Parstatin, a Novel Protease-Activated Receptor 1–Derived Inhibitor of Angiogenesis

  1. Michael B. Duncan1 and
  2. Raghu Kalluri123
  1. 1 Division of Matrix Biology, Department of Medicine, Beth Israel Deaconess Medical Center and Harvard Medical School, Boston, MA 02215
  2. 2 Department of Biological Chemistry and Molecular Pharmacology, Harvard Medical School, Boston, MA 02215
  3. 3 Harvard-MIT Division of Health Sciences and Technology, Boston, MA 02215

    Abstract

    Angiogenesis, the process of forming new blood vessels, is a well established and clinically relevant feature of a variety of disease states. Whether blood vessels sprout in a given tissue environment depends on the balance between factors that stimulate angiogenesis and those that impede it.
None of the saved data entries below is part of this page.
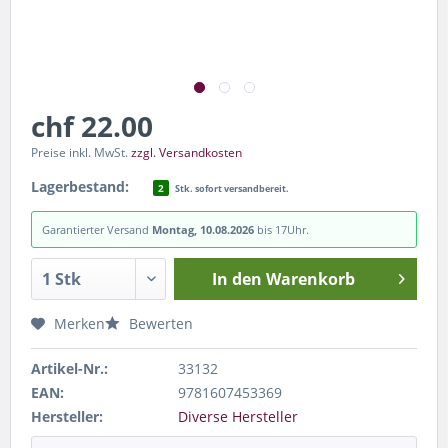
chf 22.00
Preise inkl. MwSt.
zzgl. Versandkosten
Lagerbestand:
2
Stk. sofort versandbereit.
Garantierter Versand
Montag, 10.08.2026
bis 17Uhr.
In den
Warenkorb
Merken
Bewerten
Artikel-Nr.:
33132
EAN:
9781607453369
Hersteller:
Diverse Hersteller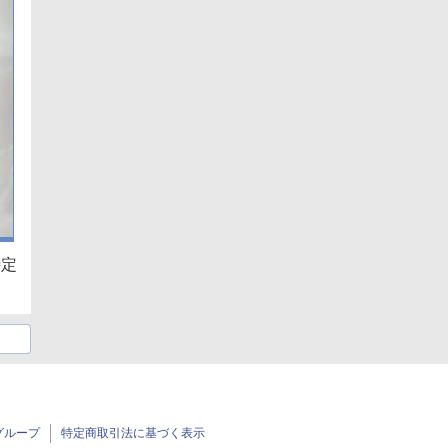
特定
グループ
特定商取引法に基づく表示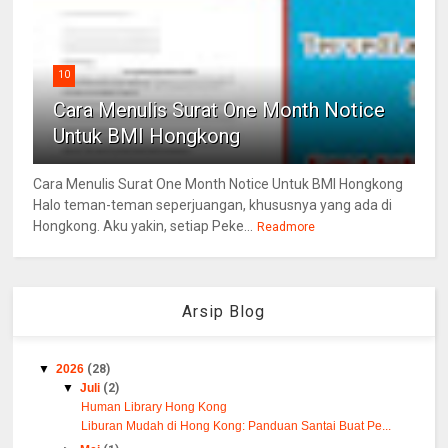
10
Cara Menulis Surat One Month Notice
Untuk BMI Hongkong
Cara Menulis Surat One Month Notice Untuk BMI Hongkong
Halo teman-teman seperjuangan, khususnya yang ada di
Hongkong. Aku yakin, setiap Peke...
Readmore
Arsip Blog
▼
2026
(28)
▼
Juli
(2)
Human Library Hong Kong
Liburan Mudah di Hong Kong: Panduan Santai Buat Pe...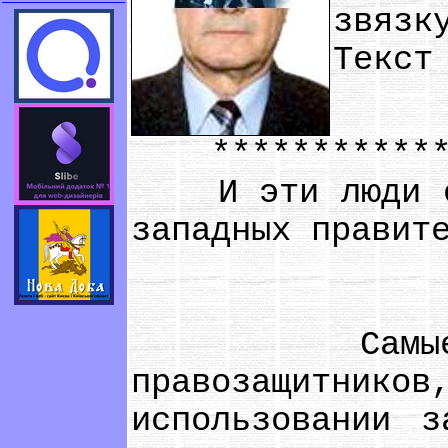
звязк
Текст
**************
И эти люди обв
западных правит
Самые суро
правозащитнико
использовании з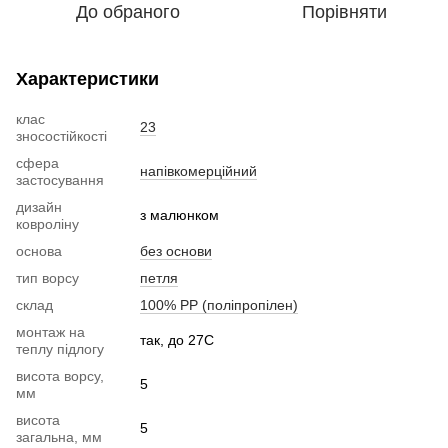
До обраного
Порівняти
Характеристики
клас
23
зносостійкості
сфера
напівкомерційний
застосування
дизайн
з малюнком
ковроліну
основа
без основи
тип ворсу
петля
склад
100% РР (поліпропілен)
монтаж на
так, до 27С
теплу підлогу
висота ворсу,
5
мм
висота
5
загальна, мм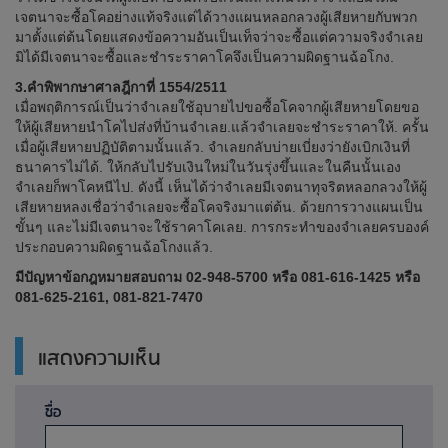
เจตนาจะซื้อโคอย่างแท้จริงแต่ได้วางแผนหลอกลวงผู้เสียหายกับพวก
มาตั้งแต่ต้นโดยแสดงข้อความอันเป็นเท็จว่าจะซื้อแต่ความจริงจำเลย
มิได้มีเจตนาจะซื้อและชำระราคาโคจึงเป็นความผิดฐานฉ้อโกง.
3.คำพิพากษาศาลฎีกาที่ 1554/2511
เมื่อพฤติการณ์เป็นว่าจำเลยใช้อุบายไปขอซื้อโคจากผู้เสียหายโดยขอ
ให้ผู้เสียหายนำโคไปส่งที่บ้านจำเลย.แล้วจำเลยจะชำระราคาให้. ครั้น
เมื่อผู้เสียหายปฏิบัติตามนั้นแล้ว. จำเลยกลับบ่ายเบี่ยงว่ายังเบิกเงินที่
ธนาคารไม่ได้. ให้กลับไปรับเงินใหม่ในวันรุ่งขึ้นและในคืนนั้นเอง
จำเลยก็พาโคหนีไป. ดังนี้ เห็นได้ว่าจำเลยมีเจตนาทุจริตหลอกลวงให้ผู้
เสียหายหลงเชื่อว่าจำเลยจะซื้อโคจริงมาแต่ต้น. ด้วยการวางแผนเป็น
ขั้นๆ และไม่มีเจตนาจะใช้ราคาโคเลย. การกระทำของจำเลยครบองค์
ประกอบความผิดฐานฉ้อโกงแล้ว.
มีปัญหาข้อกฎหมายสอบถาม 02-948-5700 หรือ 081-616-1425 หรือ
081-625-2161, 081-821-7470
แสดงความเห็น
ชื่อ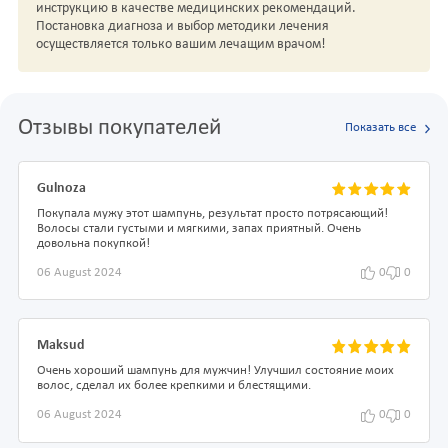
инструкцию в качестве медицинских рекомендаций.
Постановка диагноза и выбор методики лечения
осуществляется только вашим лечащим врачом!
Отзывы покупателей
Показать все
Gulnoza
Покупала мужу этот шампунь, результат просто потрясающий!
Волосы стали густыми и мягкими, запах приятный. Очень
довольна покупкой!
06 August 2024
0
0
Maksud
Очень хороший шампунь для мужчин! Улучшил состояние моих
волос, сделал их более крепкими и блестящими.
06 August 2024
0
0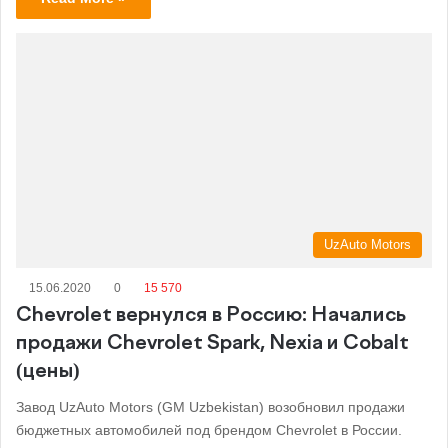
UzAuto Motors
15.06.2020
0
15 570
Chevrolet вернулся в Россию: Начались
продажи Chevrolet Spark, Nexia и Cobalt
(цены)
Завод UzAuto Motors (GM Uzbekistan) возобновил продажи
бюджетных автомобилей под брендом Chevrolet в России.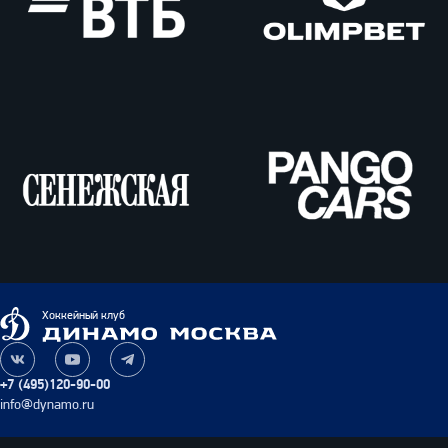
ВТБ
Олимпбет
Сенежская
Pango
Cars
Динамо
Хоккейный клуб
Москва
Наша
Наш
Наш
группа
канал
канал
+7 (495)120-90-00
ВКонтакте
на
в
info@dynamo.ru
YouTube
Telegram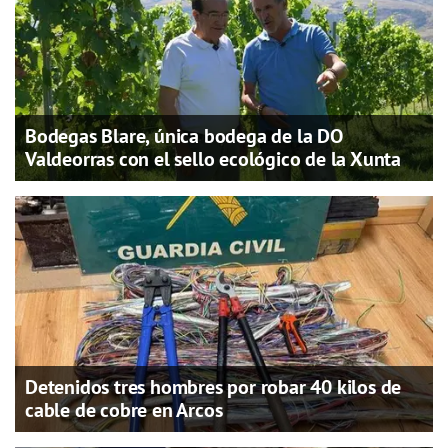
Bodegas Blare, única bodega de la DO
Valdeorras con el sello ecológico de la Xunta
Detenidos tres hombres por robar 40 kilos de
cable de cobre en Arcos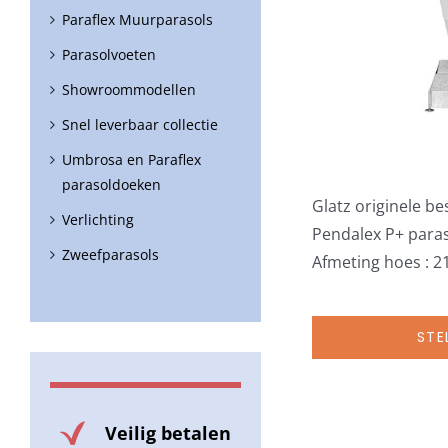
Paraflex Muurparasols
Parasolvoeten
Showroommodellen
Snel leverbaar collectie
Umbrosa en Paraflex
parasoldoeken
Glatz originele b
Verlichting
Pendalex P+ para
Zweefparasols
Afmeting hoes : 2
STE
Veilig betalen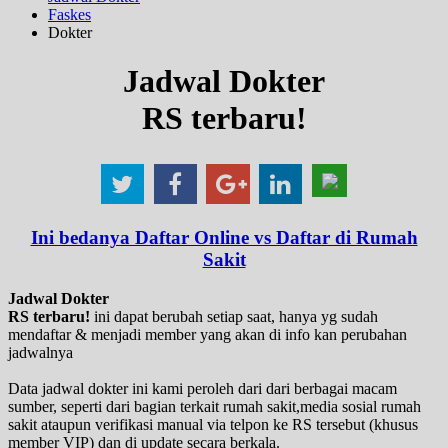
Faskes
Dokter
Jadwal Dokter
RS terbaru!
Ini bedanya Daftar Online vs Daftar di Rumah
Sakit
Jadwal Dokter
RS terbaru!
ini dapat berubah setiap saat, hanya yg sudah
mendaftar & menjadi member yang akan di info kan perubahan
jadwalnya
Data jadwal dokter ini kami peroleh dari dari berbagai macam
sumber, seperti dari bagian terkait rumah sakit,media sosial rumah
sakit ataupun verifikasi manual via telpon ke RS tersebut (khusus
member VIP) dan di update secara berkala.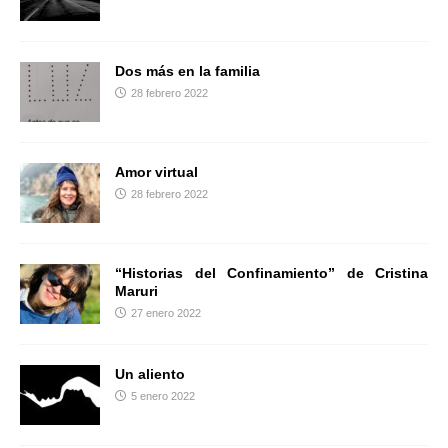
r
Dos más en la familia
28 febrero 2022
Amor virtual
28 febrero 2022
“Historias del Confinamiento” de Cristina
Maruri
27 enero 2022
Un aliento
5 enero 2022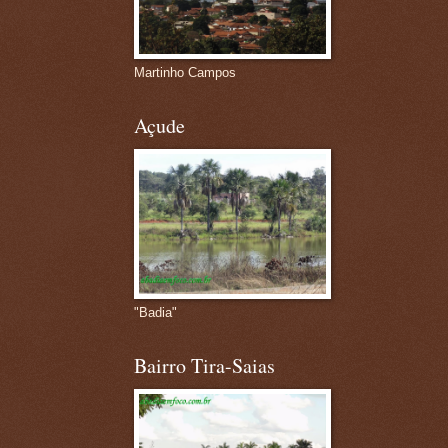
Martinho Campos
Açude
"Badia"
Bairro Tira-Saias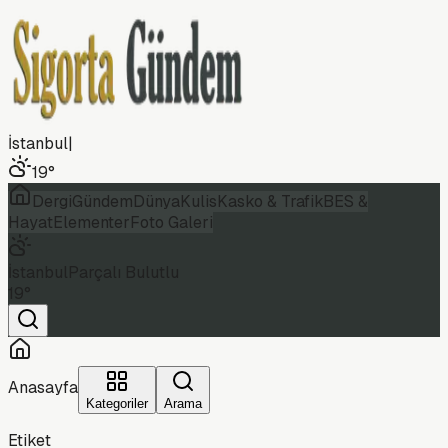
İstanbul
|
19
°
Dergi
Gündem
Dünya
Kulis
Kasko & Trafik
BES &
Hayat
Elementer
Foto Galeri
İstanbul
Parçalı Bulutlu
19
°
Anasayfa
Kategoriler
Arama
Etiket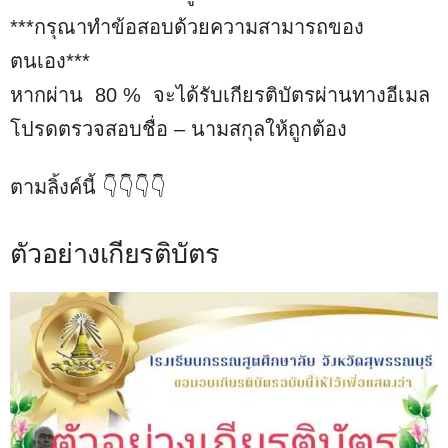
***กรุณาทำข้อสอบด้วยความสามารถของ
ตนเอง***
หากผ่าน 80 % จะได้รับเกียรติบัตรผ่านทางอีเมล
โปรดตรวจสอบชื่อ – นามสกุลให้ถูกต้อง
ตามลิ้งค์​นี้ 👇👇👇👇
ตัวอย่างเกียรติบัตร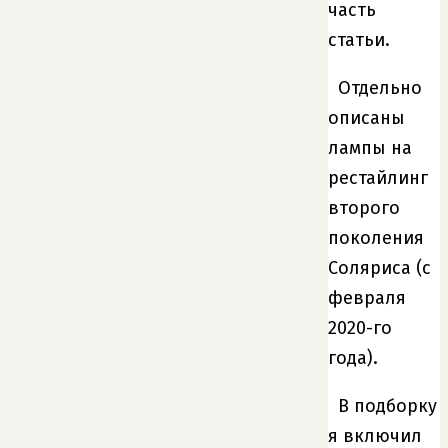
часть
статьи.
Отдельно
описаны
лампы на
рестайлинг
второго
поколения
Соляриса (с
февраля
2020-го
года).
В подборку
я включил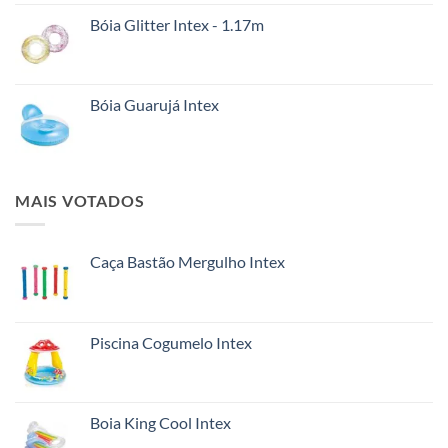
Bóia Glitter Intex - 1.17m
Bóia Guarujá Intex
MAIS VOTADOS
Caça Bastão Mergulho Intex
Piscina Cogumelo Intex
Boia King Cool Intex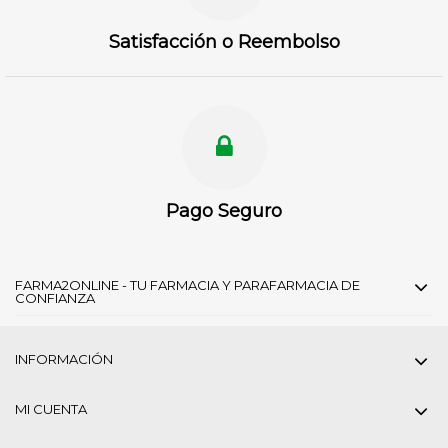
Satisfacción o Reembolso
Pago Seguro
FARMA2ONLINE - TU FARMACIA Y PARAFARMACIA DE
CONFIANZA
INFORMACIÓN
MI CUENTA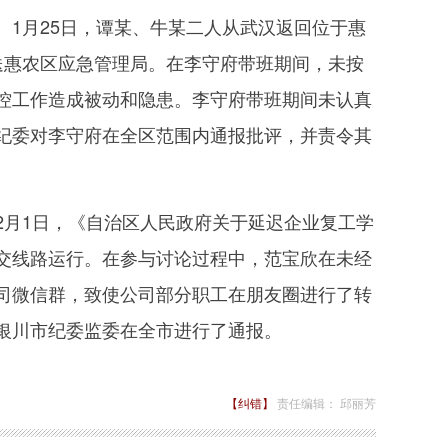
1月25日，谭某、牛某二人从武汉返回位于惠
送惠农区应急管理局。在李守府带班期间，未按
控工作造成被动和隐患。李守府带班期间未认真
纪委对李守府在全区范围内通报批评，并责令其
月1日，《自治区人民政府关于延迟企业复工学
交线路运行。在参与讨论过程中，范宝欣在未经
司微信群，致使公司部分职工在朋友圈进行了转
银川市纪委监委在全市进行了通报。
【纠错】
责任编辑： 邱丽芳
Potent pro-angiogenic factors such as vascular endothelial growth factor (VEGF) have been identified, validated, and successfully used in the clinic. Likewise, anti-angiogenic factors are also emerging as biologically relevant and therapeutically useful entities. PAR1 is a G protein–coupled receptor (GPCR) that participates in hemostasis and vascular development and that mediates the angiogenic activity of thrombin. PAR1 is activated through proteolytic cleavage of its first forty-one extracellular residues by a variety of proteases, most notably thrombin. However, little effort has focused on the forty-one–residue peptide fragment liberated during PAR1 activation. Tsopanoglou and colleagues have now demonstrated that this peptide, parstatin, has intriguing antiangiogenic activity, and, in a follow-up study, they demonstrate its potential pharmacological utility using a rat model of ischemic heart disease.